* **Brief**: Extract all the lines below verbatim, leaving the pictures out of your answer.

++++ Dataset records

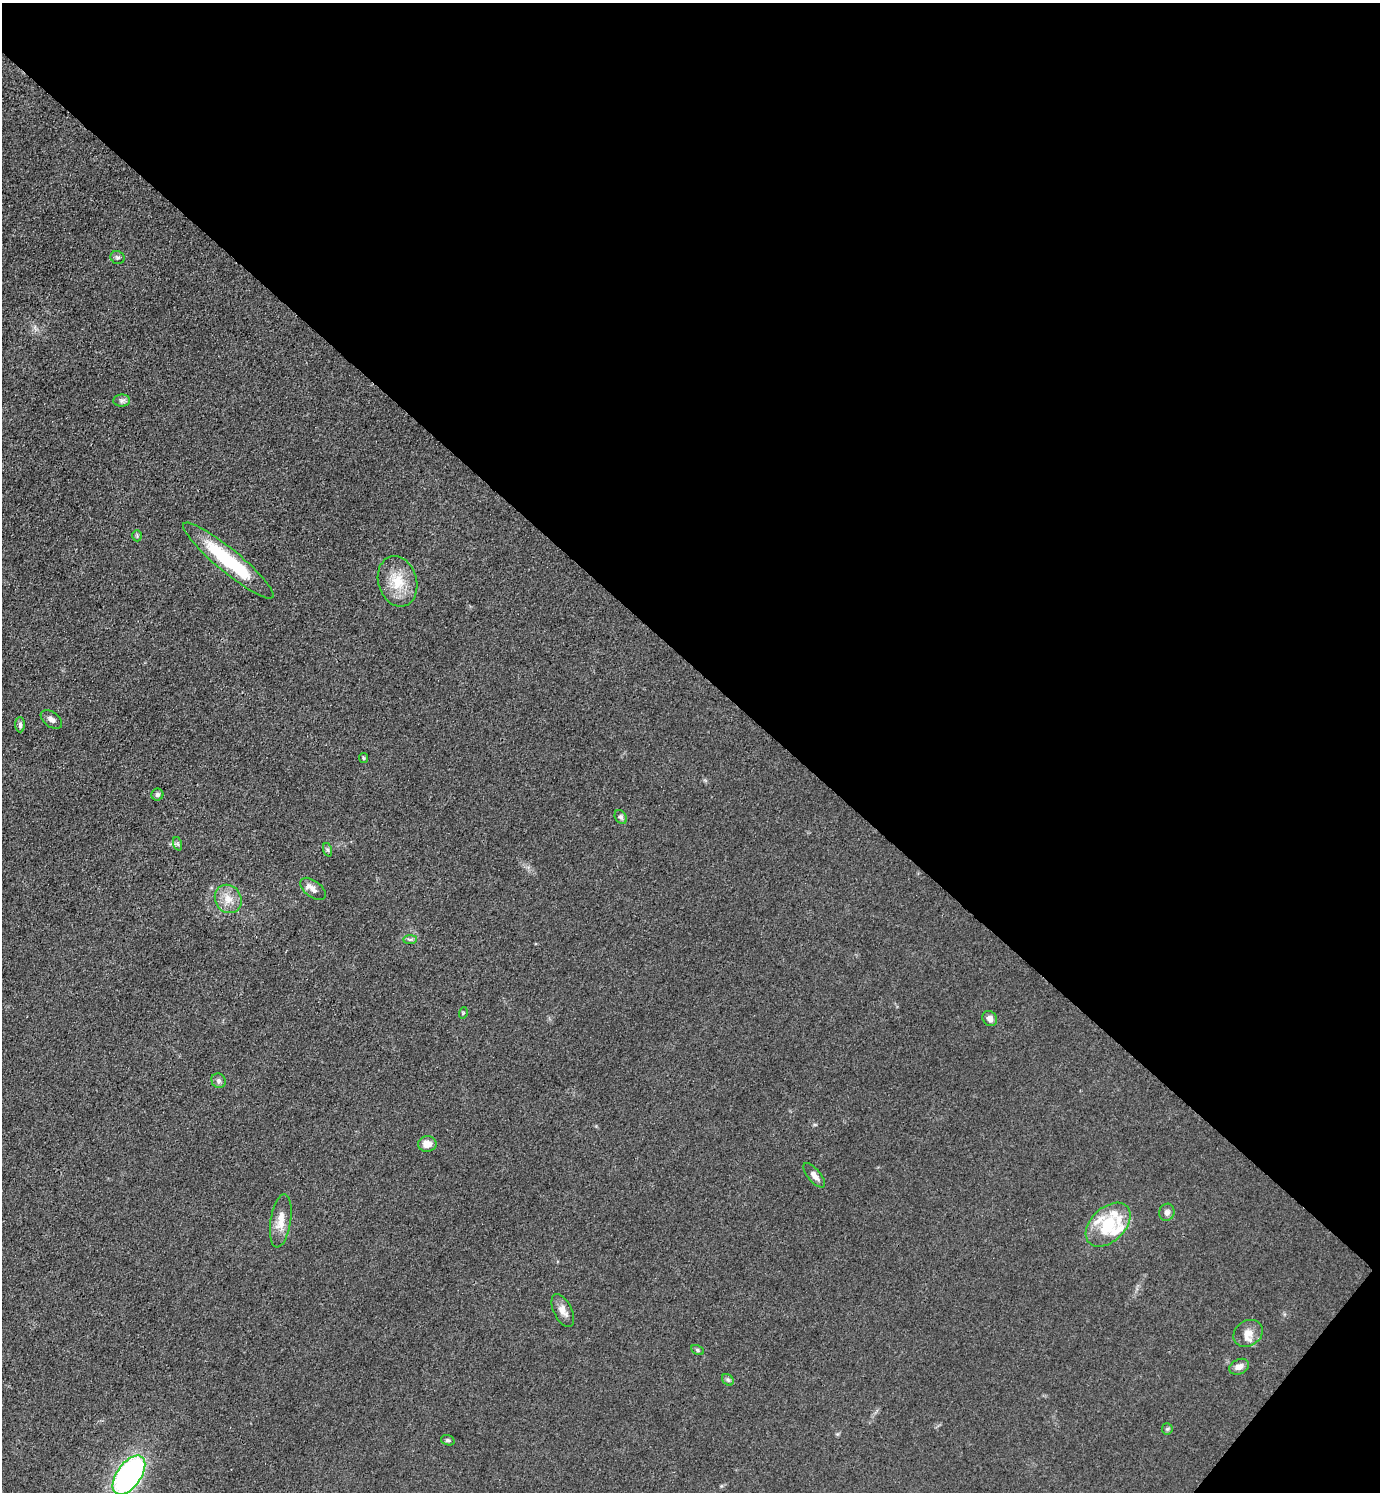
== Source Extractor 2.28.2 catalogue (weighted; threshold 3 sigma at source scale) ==
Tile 8 of 4 x 4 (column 4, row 2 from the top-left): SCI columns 4431-5808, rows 2981-4470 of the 5964 x 5961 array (HDU 1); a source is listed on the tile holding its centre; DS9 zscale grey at full resolution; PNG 1382 x 1494 px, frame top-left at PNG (2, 3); each listed source drawn as its Kron ellipse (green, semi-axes under 4 px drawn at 4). Shown black and unused: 45% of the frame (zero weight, under 3 of 4 exposures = <1% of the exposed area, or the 3 px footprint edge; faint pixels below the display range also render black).
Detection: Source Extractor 2.28.2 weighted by HDU 2 'WHT'; one run over the whole footprint, this tile lists its part. Background 0.0497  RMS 0.0063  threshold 0.0284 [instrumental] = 3 sigma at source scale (4.5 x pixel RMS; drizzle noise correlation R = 1.50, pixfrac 1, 0.05/0.05 arcsec/px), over >= 5 px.
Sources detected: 34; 3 inside a brighter listed object's ellipse — not listed separately; the other 31 listed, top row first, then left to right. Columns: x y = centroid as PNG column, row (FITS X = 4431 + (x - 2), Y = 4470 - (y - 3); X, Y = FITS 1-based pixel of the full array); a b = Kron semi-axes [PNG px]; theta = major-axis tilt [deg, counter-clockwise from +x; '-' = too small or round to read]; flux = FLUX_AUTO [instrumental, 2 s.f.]
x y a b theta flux
117 257 7 6 - 1.6
122 401 8 6 3 1.9
137 536 6 4 -89 0.89
228 561 58 11 -39 48
398 581 25 19 -73 17
51 719 12 7 -36 2.6
20 725 7 4 -90 1.9
364 758 5 4 - 0.78
157 794 6 6 - 1.6
621 817 7 5 -59 1.5
178 844 7 4 -71 1.1
328 850 7 4 -71 1.2
313 889 15 8 -37 4.3
228 899 14 13 - 8.2
410 939 7 4 1 1.2
463 1013 6 3 72 0.72
990 1018 8 7 - 3.2
219 1081 7 7 - 1.9
427 1144 9 7 7 5.7
814 1175 15 6 -50 3.4
1167 1212 9 7 73 2.6
281 1221 27 10 81 9
1108 1225 26 17 44 33
563 1311 18 9 -63 4.9
1248 1333 15 12 35 6.9
697 1350 7 4 -29 1.1
1239 1367 10 7 24 3.6
728 1380 6 5 - 1.3
1167 1429 6 5 - 1.1
448 1440 7 5 -19 1.1
129 1475 22 12 54 160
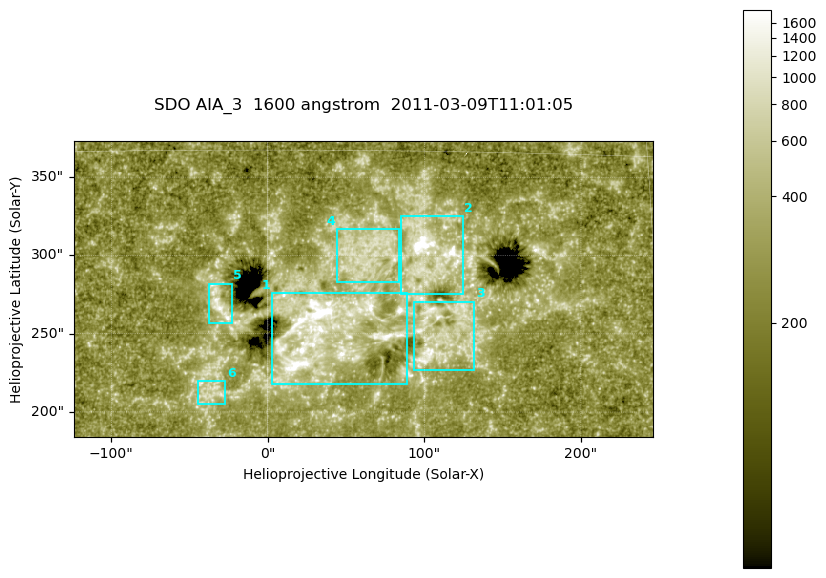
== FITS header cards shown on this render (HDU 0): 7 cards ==
TELESCOP= 'SDO     '           /
INSTRUME= 'AIA_3   '           /
WAVELNTH=                 1600 /
WAVEUNIT= 'angstrom'           /
DATE-OBS= '2011-03-09T11:01:05.126' /
CTYPE1  = 'HPLN-TAN'           /
CTYPE2  = 'HPLT-TAN'           /

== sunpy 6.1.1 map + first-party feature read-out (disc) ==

++++++++

* **Task result**:
== Source Extractor 2.28.2 catalogue (weighted; threshold 3 sigma at source scale) ==
Tile 8 of 4 x 4 (column 4, row 2 from the top-left): SCI columns 4431-5808, rows 2981-4470 of the 5964 x 5961 array (HDU 1); a source is listed on the tile holding its centre; DS9 zscale grey at full resolution; PNG 1382 x 1494 px, frame top-left at PNG (2, 3); each listed source drawn as its Kron ellipse (green, semi-axes under 4 px drawn at 4). Shown black and unused: 45% of the frame (zero weight, under 3 of 4 exposures = <1% of the exposed area, or the 3 px footprint edge; faint pixels below the display range also render black).
Detection: Source Extractor 2.28.2 weighted by HDU 2 'WHT'; one run over the whole footprint, this tile lists its part. Background 0.0497  RMS 0.0063  threshold 0.0284 [instrumental] = 3 sigma at source scale (4.5 x pixel RMS; drizzle noise correlation R = 1.50, pixfrac 1, 0.05/0.05 arcsec/px), over >= 5 px.
Sources detected: 34; 3 inside a brighter listed object's ellipse — not listed separately; the other 31 listed, top row first, then left to right. Columns: x y = centroid as PNG column, row (FITS X = 4431 + (x - 2), Y = 4470 - (y - 3); X, Y = FITS 1-based pixel of the full array); a b = Kron semi-axes [PNG px]; theta = major-axis tilt [deg, counter-clockwise from +x; '-' = too small or round to read]; flux = FLUX_AUTO [instrumental, 2 s.f.]
x y a b theta flux
117 257 7 6 - 1.6
122 401 8 6 3 1.9
137 536 6 4 -89 0.89
228 561 58 11 -39 48
398 581 25 19 -73 17
51 719 12 7 -36 2.6
20 725 7 4 -90 1.9
364 758 5 4 - 0.78
157 794 6 6 - 1.6
621 817 7 5 -59 1.5
178 844 7 4 -71 1.1
328 850 7 4 -71 1.2
313 889 15 8 -37 4.3
228 899 14 13 - 8.2
410 939 7 4 1 1.2
463 1013 6 3 72 0.72
990 1018 8 7 - 3.2
219 1081 7 7 - 1.9
427 1144 9 7 7 5.7
814 1175 15 6 -50 3.4
1167 1212 9 7 73 2.6
281 1221 27 10 81 9
1108 1225 26 17 44 33
563 1311 18 9 -63 4.9
1248 1333 15 12 35 6.9
697 1350 7 4 -29 1.1
1239 1367 10 7 24 3.6
728 1380 6 5 - 1.3
1167 1429 6 5 - 1.1
448 1440 7 5 -19 1.1
129 1475 22 12 54 160
== FITS header cards shown on this render (HDU 0): 7 cards ==
TELESCOP= 'SDO     '           /
INSTRUME= 'AIA_3   '           /
WAVELNTH=                 1600 /
WAVEUNIT= 'angstrom'           /
DATE-OBS= '2011-03-09T11:01:05.126' /
CTYPE1  = 'HPLN-TAN'           /
CTYPE2  = 'HPLT-TAN'           /

== sunpy 6.1.1 map + first-party feature read-out (disc) ==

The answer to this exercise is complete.